The lead singer of The Band Perry isn’t taking any shit in “You Lie” which has such delightful metaphors as “you lie like a penny on the parking lot at the grocery store”.
Some songs are just plain unapologetic. “Hell on Heels” by the Pistol Annies turns accusations of being gold diggers on their heads and promises “Sugar Daddy, I’m coming for you” with a note of menace.
Leann Rimes’ “Crazy Women” places the blame for “crazy women, ex-wives and old girlfriends” on the men who drove them mad. “He cheats and lies, then plays the victim. He don’t know why they always seem to pick him.”

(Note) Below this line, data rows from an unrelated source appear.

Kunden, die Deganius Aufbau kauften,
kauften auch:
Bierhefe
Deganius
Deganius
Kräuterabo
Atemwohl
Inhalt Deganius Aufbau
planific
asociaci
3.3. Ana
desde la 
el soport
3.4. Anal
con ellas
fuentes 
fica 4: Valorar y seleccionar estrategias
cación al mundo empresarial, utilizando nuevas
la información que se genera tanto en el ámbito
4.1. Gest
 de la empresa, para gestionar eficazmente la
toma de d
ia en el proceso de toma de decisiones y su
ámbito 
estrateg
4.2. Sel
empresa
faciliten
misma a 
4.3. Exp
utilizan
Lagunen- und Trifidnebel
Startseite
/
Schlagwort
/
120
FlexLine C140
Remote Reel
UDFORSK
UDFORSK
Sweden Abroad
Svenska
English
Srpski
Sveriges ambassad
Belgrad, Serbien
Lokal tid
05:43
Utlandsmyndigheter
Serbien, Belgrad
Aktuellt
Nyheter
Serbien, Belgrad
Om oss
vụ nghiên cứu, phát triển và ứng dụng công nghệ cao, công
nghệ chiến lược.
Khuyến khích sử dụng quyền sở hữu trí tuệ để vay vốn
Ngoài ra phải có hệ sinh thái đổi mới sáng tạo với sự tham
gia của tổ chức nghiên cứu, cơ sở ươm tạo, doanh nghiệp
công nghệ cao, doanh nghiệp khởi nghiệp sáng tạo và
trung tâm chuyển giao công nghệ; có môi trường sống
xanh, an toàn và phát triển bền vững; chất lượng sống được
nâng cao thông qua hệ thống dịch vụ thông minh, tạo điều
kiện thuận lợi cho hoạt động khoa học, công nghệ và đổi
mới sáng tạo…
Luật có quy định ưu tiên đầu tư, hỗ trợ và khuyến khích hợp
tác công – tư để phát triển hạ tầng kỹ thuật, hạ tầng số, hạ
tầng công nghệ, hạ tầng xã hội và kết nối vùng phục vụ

Classic country artists represent in this genre too. Country legend Loretta Lynn, who was also banned from country radio for her rousing endorsement of birth control in “The Pill” makes this playlist for “Don’t Come Home A-Drinkin’ (With Lovin’ On Your Mind)”. She gives him an ultimatum I can remember well, “leave the bottle or me behind.”
Seriously unimpressed Lorrie Morgan asks some flat questions in “What Part of No (Don’t You Understand)?”
Linda Rondstadt is ready to write off the subject of her song entirely in “You’re No Good”. This is also the first of many songs that overlaps “sick of his shit” and “leaving his ass” categories.
Starting off the songs about leaving, “Little Bird” by folk country artist Kasey Chambers is quietly heartbreaking, and helped me understand exactly what kind of man I was living with. “I don’t want you that bad” was exactly how I was feeling about someone who waned constant sacrifice from me in the name of making things work.
“My Give a Damn’s Busted” by Jo Dee Messina gave me some of the permission I felt I needed to stop mopping him his emotional messes and trying to fix him.
Faith Hill’s slow ballad “I Aint Gonna Take It Anymore” reminded me that I’m allowed to want more than survival in my living.
What can I say about “If I Were a Boy?” Whether we’re talking about Beyonce’s version, Reba McEntire’s cover, or BC Jean’s original, this song turned me gay. This was the song I was listening to at the moment I realized I am a lesbian and I have no desire for a boy who “understands how it feels to love a girl” but I would very much like to be the “better man” a woman finds after leaving the dissatisfaction of “just a boy”.
This was the playlist that got me out of the closet. Country Misandry did what a performing arts school and nights at gay clubs couldn’t. It helped me not just accept my attraction to women, but my objections to men as partners too. It opened doors the artists probably never intended to. But it makes me feel stronger, and that’s worthwhile.